Yirminci yüzyılın ilk soykırımı olan Ermeni Soykırımı 1915’te yaşanmıştır. Osmanlı Devleti’nin İttihat ve Terakki güçleri Anadolu’nun her yanındaki Ermeni Halkı yerlerinden sökerek kimilerini hemen, kimilerini ise sürgünde katletmiştir. Bu soykırımda 1 milyonun üzerinde Anadolu Ermeni’si katledilmiştir. Katledilen, sürgüne gönderilen Ermenilerin malları, mülkleri talan edilmiş, el konularak Türklere, Müslümanlara dağıtılmıştır.

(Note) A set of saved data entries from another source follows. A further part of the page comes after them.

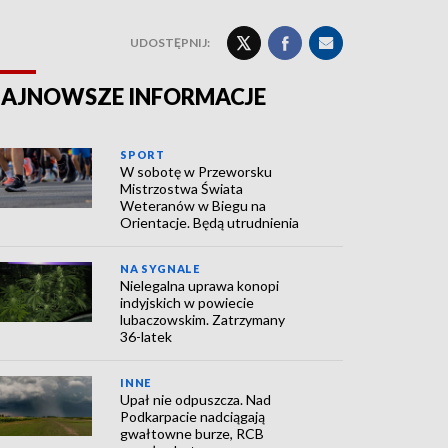
UDOSTĘPNIJ:
AJNOWSZE INFORMACJE
SPORT
W sobotę w Przeworsku
Mistrzostwa Świata
Weteranów w Biegu na
Orientacje. Będą utrudnienia
NA SYGNALE
Nielegalna uprawa konopi
indyjskich w powiecie
lubaczowskim. Zatrzymany
36-latek
INNE
Upał nie odpuszcza. Nad
Podkarpacie nadciągają
gwałtowne burze, RCB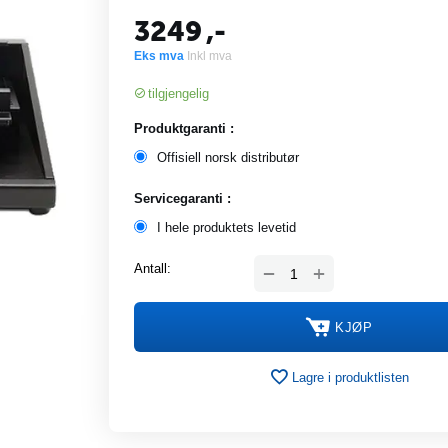
3249
,-
Eks mva
Inkl mva
tilgjengelig
Produktgaranti :
Offisiell norsk distributør
Servicegaranti :
I hele produktets levetid
+
Antall:
−
KJØP
Lagre i produktlisten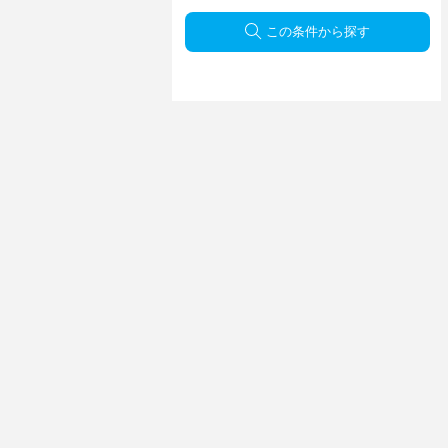
この条件から探す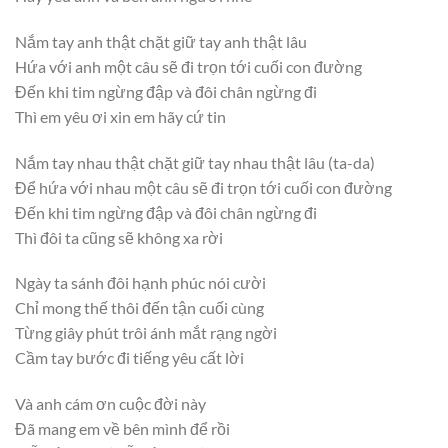
Nắm tay anh thật chặt giữ tay anh thật lâu
Hứa với anh một câu sẽ đi trọn tới cuối con đường
Đến khi tim ngừng đập và đôi chân ngừng đi
Thì em yêu ơi xin em hãy cứ tin
Nắm tay nhau thật chặt giữ tay nhau thật lâu (ta-da)
Để hứa với nhau một câu sẽ đi trọn tới cuối con đường
Đến khi tim ngừng đập và đôi chân ngừng đi
Thì đôi ta cũng sẽ không xa rời
Ngày ta sánh đôi hạnh phúc nói cười
Chỉ mong thế thôi đến tận cuối cùng
Từng giây phút trôi ánh mắt rạng ngời
Cầm tay bước đi tiếng yêu cất lời
Và anh cám ơn cuộc đời này
Đã mang em về bên mình để rồi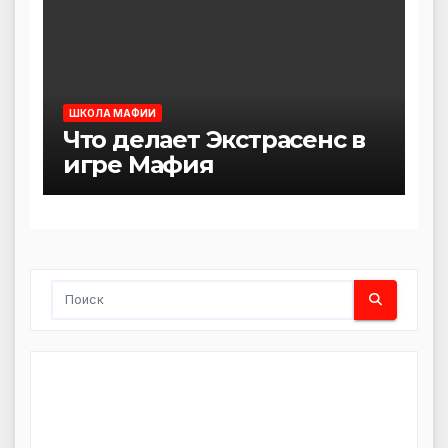
ШКОЛА МАФИИ
Что делает Экстрасенс в
игре Мафия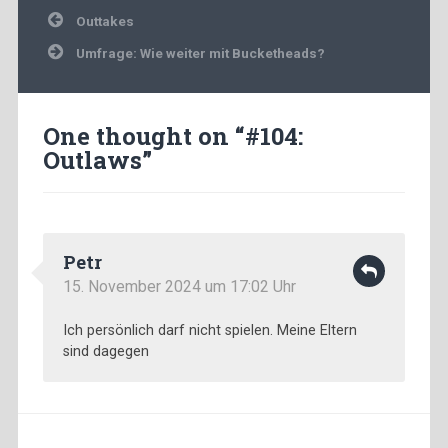
Beitragsnavigation
Outtakes
Umfrage: Wie weiter mit Bucketheads?
One thought on “
#104:
Outlaws
”
Petr
15. November 2024 um 17:02 Uhr
Ich persönlich darf nicht spielen. Meine Eltern
sind dagegen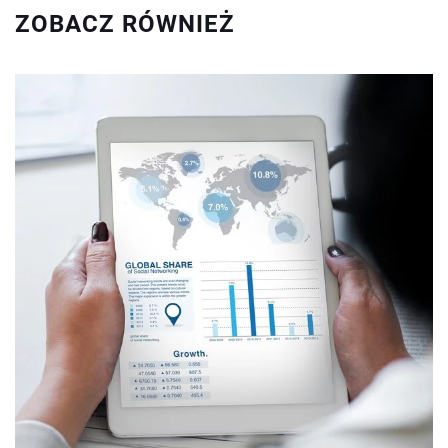
ZOBACZ RÓWNIEŻ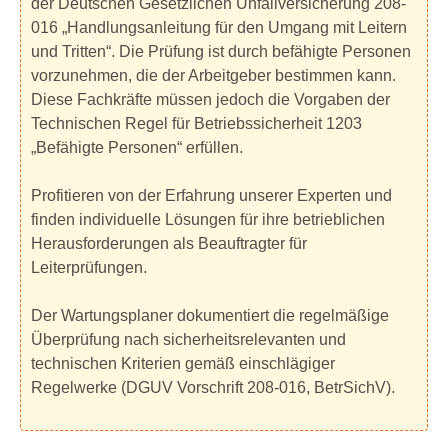
der Deutschen Gesetzlichen Unfallversicherung 208-
016 „Handlungsanleitung für den Umgang mit Leitern
und Tritten“. Die Prüfung ist durch befähigte Personen
vorzunehmen, die der Arbeitgeber bestimmen kann.
Diese Fachkräfte müssen jedoch die Vorgaben der
Technischen Regel für Betriebssicherheit 1203
„Befähigte Personen“ erfüllen.
Profitieren von der Erfahrung unserer Experten und
finden individuelle Lösungen für ihre betrieblichen
Herausforderungen als Beauftragter für
Leiterprüfungen.
Der Wartungsplaner dokumentiert die regelmäßige
Überprüfung nach sicherheitsrelevanten und
technischen Kriterien gemäß einschlägiger
Regelwerke (DGUV Vorschrift 208-016, BetrSichV).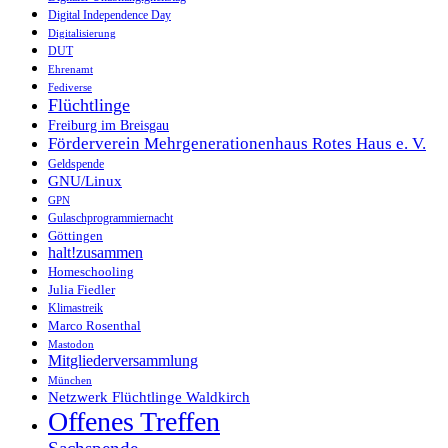
Digital Independence Day
Digitalisierung
DUT
Ehrenamt
Fediverse
Flüchtlinge
Freiburg im Breisgau
Förderverein Mehrgenerationenhaus Rotes Haus e. V.
Geldspende
GNU/Linux
GPN
Gulaschprogrammiernacht
Göttingen
halt!zusammen
Homeschooling
Julia Fiedler
Klimastreik
Marco Rosenthal
Mastodon
Mitgliederversammlung
München
Netzwerk Flüchtlinge Waldkirch
Offenes Treffen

Günümüzde Türkiye Devletinin Ermeni soykırımını “1915 olayları” diyerek örtbas etmeye çalışması artık mümkün değildir. Gerek tarihsel belgeler, gerekse tanıkların ifadeleri yaşanan kanlı dramı, işlenen insanlık suçunu tüm boyutlarıyla ortaya koymaktadır.

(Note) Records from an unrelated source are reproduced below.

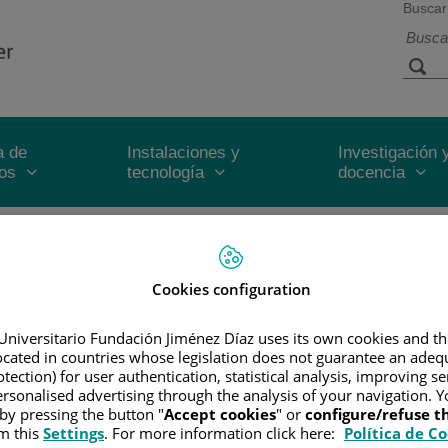
Buscar
a de
Instalaciones y
Investigación 
ios
tecnología
docencia
DACIÓN JIMÉNEZ DÍAZ INCORPORA EL BIOMARCADOR BLADDER E
 VEJIGA
corpora el biomarcador Bladder Epic
Cookies configuration
los pacientes con cáncer de vejiga
Universitario Fundación Jiménez Díaz uses its own cookies and th
located in countries whose legislation does not guarantee an adequ
18 de septiembre de 20
tection) for user authentication, statistical analysis, improving s
rsonalised advertising through the analysis of your navigation. Y
 by pressing the button "
Accept cookies
" or
configure/refuse 
m this
Settings
. For more information click here:
Política de C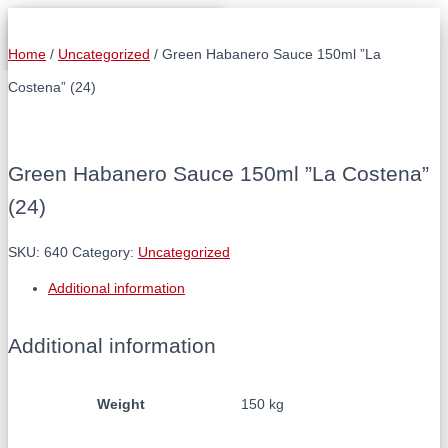
S
Home
/
Uncategorized
/ Green Habanero Sauce 150ml ”La
RealMexican
L
Costena” (24)
OM REALMEXICAN
Å
PRODUKTER
P
FÖR KONSUMENTER
Å
MEXIKANSK GASTRONOMI
/
BLOGG
A
Green Habanero Sauce 150ml ”La Costena”
V
(24)
N
A
V
SKU:
640
Category:
Uncategorized
I
G
Additional information
E
R
I
Additional information
N
G
Weight
150 kg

Ermenilerin maruz kaldığı kıyım, ne yazık ki, Anadolu coğrafyasında yaşayan halklara karşı yürütülen tek devlet katliamı değildir. Planlı olarak ve organize bir şekilde devlet eliyle yürütülen yok etme politikaları sonucunda Ermeniler, Rumlar, Süryaniler ve diğer birçok azınlık tükenme noktasına getirilmiş, Kürtler ve Aleviler her dönemde devletin zulmüne ve asimilasyon uygulamalarına maruz bırakılmıştır. Dersim’de gerçekleştirilen soykırım, 6-7 Eylül olaylarında İstanbul’da Rum ve Ermenilere yapılan devlet saldırıları hep aynı faşizan anlayışın ürünüdür. Kıbrıslı Türklerin günümüzde yaşamakta oldukları asimilasyon hedefli Türkleştirme ve Sünni Müslümanlaştırma politikaları da aynı anlayışın günümüze uyarlanmış modelidir.

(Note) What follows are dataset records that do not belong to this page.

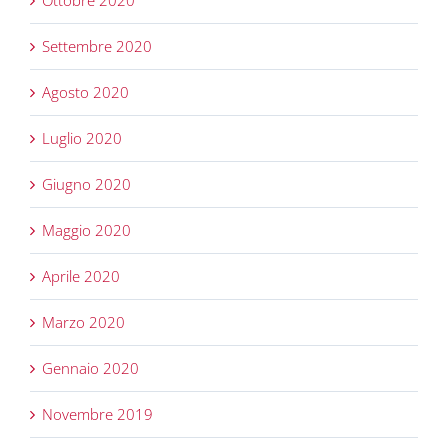
Ottobre 2020
Settembre 2020
Agosto 2020
Luglio 2020
Giugno 2020
Maggio 2020
Aprile 2020
Marzo 2020
Gennaio 2020
Novembre 2019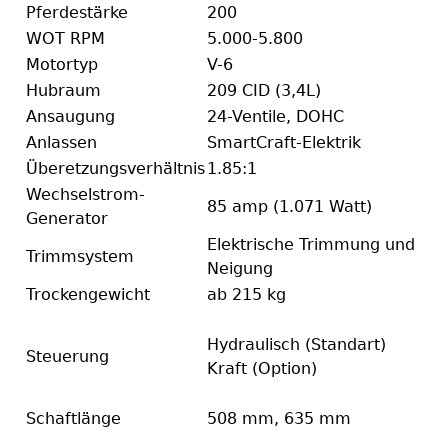
Pferdestärke
200
WOT RPM
5.000-5.800
Motortyp
V-6
Hubraum
209 CID (3,4L)
Ansaugung
24-Ventile, DOHC
Anlassen
SmartCraft-Elektrik
Überetzungsverhältnis
1.85:1
Wechselstrom-
85 amp (1.071 Watt)
Generator
Elektrische Trimmung und
Trimmsystem
Neigung
Trockengewicht
ab 215 kg
Hydraulisch (Standart)
Steuerung
Kraft (Option)
Schaftlänge
508 mm, 635 mm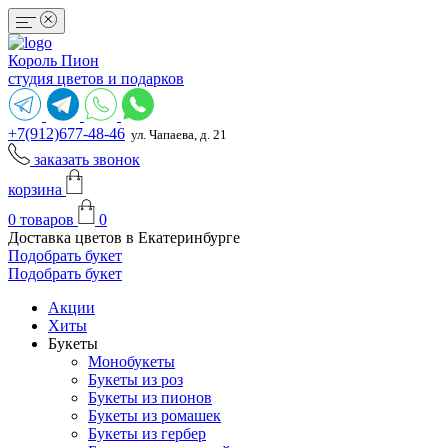
Король Пион
студия цветов и подарков
+7(912)677-48-46
ул. Чапаева, д. 21
заказать звонок
корзина
0
товаров
0
Доставка цветов в Екатеринбурге
Подобрать букет
Подобрать букет
Акции
Хиты
Букеты
Монобукеты
Букеты из роз
Букеты из пионов
Букеты из ромашек
Букеты из гербер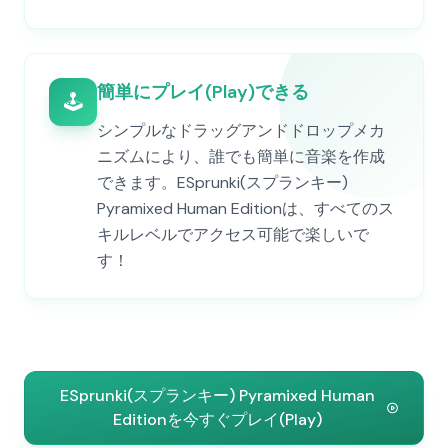
簡単にプレイ(Play)できる
🕹️
シンプルなドラッグアンドドロップメカ
ニズムにより、誰でも簡単に音楽を作成
できます。ESprunki(スプランキー)
Pyramixed Human Editionは、すべてのス
キルレベルでアクセス可能で楽しいで
す！
ESprunki(スプランキー) Pyramixed Human
Editionを今すぐプレイ(Play)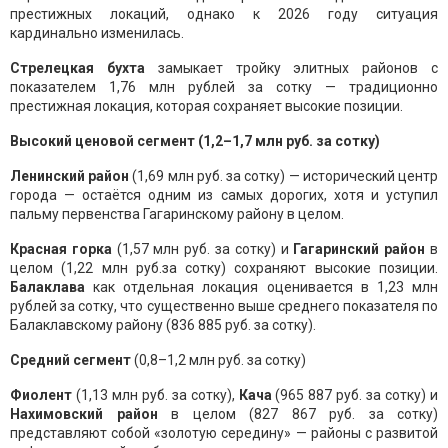
престижных локаций, однако к 2026 году ситуация
кардинально изменилась.
Стрелецкая бухта
замыкает тройку элитных районов с
показателем 1,76 млн рублей за сотку — традиционно
престижная локация, которая сохраняет высокие позиции.
Высокий ценовой сегмент (1,2–1,7 млн руб. за сотку)
Ленинский район
(1,69 млн руб. за сотку) — исторический центр
города — остаётся одним из самых дорогих, хотя и уступил
пальму первенства Гагаринскому району в целом.
Красная горка
(1,57 млн руб. за сотку) и
Гагаринский район
в
целом (1,22 млн руб.за сотку) сохраняют высокие позиции.
Балаклава
как отдельная локация оценивается в 1,23 млн
рублей за сотку, что существенно выше среднего показателя по
Балаклавскому району (836 885 руб. за сотку).
Средний сегмент
(0,8–1,2 млн руб. за сотку)
Фиолент
(1,13 млн руб. за сотку),
Кача
(965 887 руб. за сотку) и
Нахимовский район
в целом (827 867 руб. за сотку)
представляют собой «золотую середину» — районы с развитой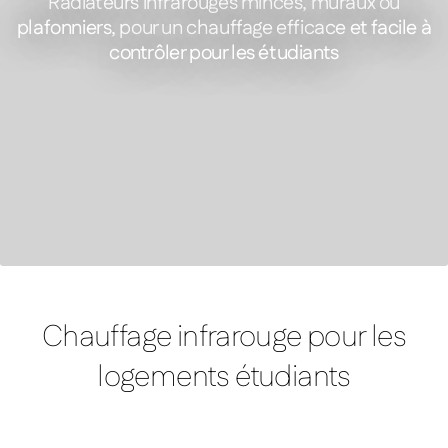
Radiateurs infrarouges minces, muraux ou
plafonniers, pour un chauffage efficace et facile à
contrôler pour les étudiants
FEATURED PRODUCT
Comfort – Panneau chauffant infrarouge blanc sans cadre
Chauffage infrarouge pour les
logements étudiants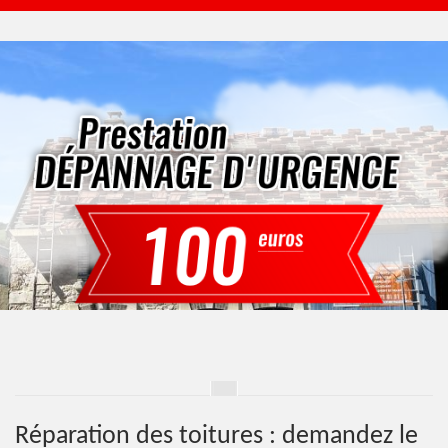
Réparation des toitures : demandez le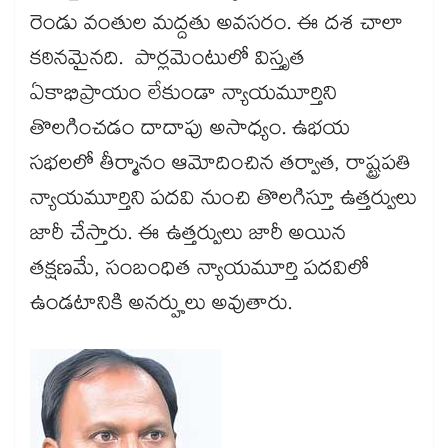
రెండు వంతుల మద్దతు అవసరం. ఈ దశ చాలా
కఠినమైనది. పార్లమెంటులో విస్తృత
ఏకాభిప్రాయం లేకుండా న్యాయమూర్తిని
తొలగించడం దాదాపు అసాధ్యం. ఉభయ
సభలలో తీర్మానం ఆమోదించిన తర్వాత, రాష్ట్రపతి
న్యాయమూర్తిని పదవి నుంచి తొలగిస్తూ ఉత్తర్వులు
జారీ చేస్తారు. ఈ ఉత్తర్వులు జారీ అయిన
తక్షణమే, సంబంధిత న్యాయమూర్తి పదవిలో
ఉండటానికి అనర్హులు అవుతారు.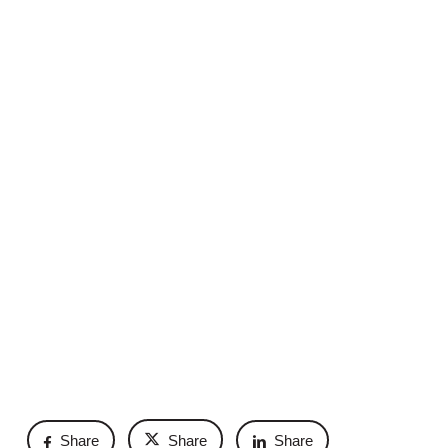
Share
Share
Share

Ermeni soykırımının Dünya’da yaşanan benzer katliam ve soykırımlardan hiçbir farkı yoktur. Ancak bugüne dek gerçekleştirilen diğer soykırımlar, bu suçu işleyen ulusların utancına dönüşmüş ve sonraki yıllarda yetkililerin katledilen, yok edilmeye çalışılan halklardan özür dilemek zorunda kalmasına yol açmıştır. Naziler Yahudi Soykırımını gerçekleştirmişler, fakat on yıllar sonra Almanya Başbakanı Willy Brandt Yahudi halkından özür dilemiştir. Yine Kanada Başbakanı, yapılan katliamlardan dolayı Kanada yerli halklarında özür dilemiştir. Aynı özrü Avustralya Yönetimi de Aborjinlere karsı yürütülen katliamlar için yapmıştır. Fransa, Cezayir halkından benzer şekilde özür dilemiştir.
Türkiye Devleti artık farklı etnik kökene sahip insanlara yönelik bu çağ dışı politikalarına son vermelidir. Bugün, hemen şimdi, Ermeni Soykırımını kabul etmeli ve tüm Ermenilerden özür dilemelidir. 24 Nisan bir fırsattır. Dünya’da Ermeni Soykırımının anıldığı bu günde inkârcılığa son verilmelidir.
İnanıyoruz ki, er veya geç, insanlık kapitalizmi aşarak, ulusların kardeşliğine ve dayanışmasına dayalı, sömürünün ortadan kaldırıldığı bir düzeni tüm dünyada kuracaktır.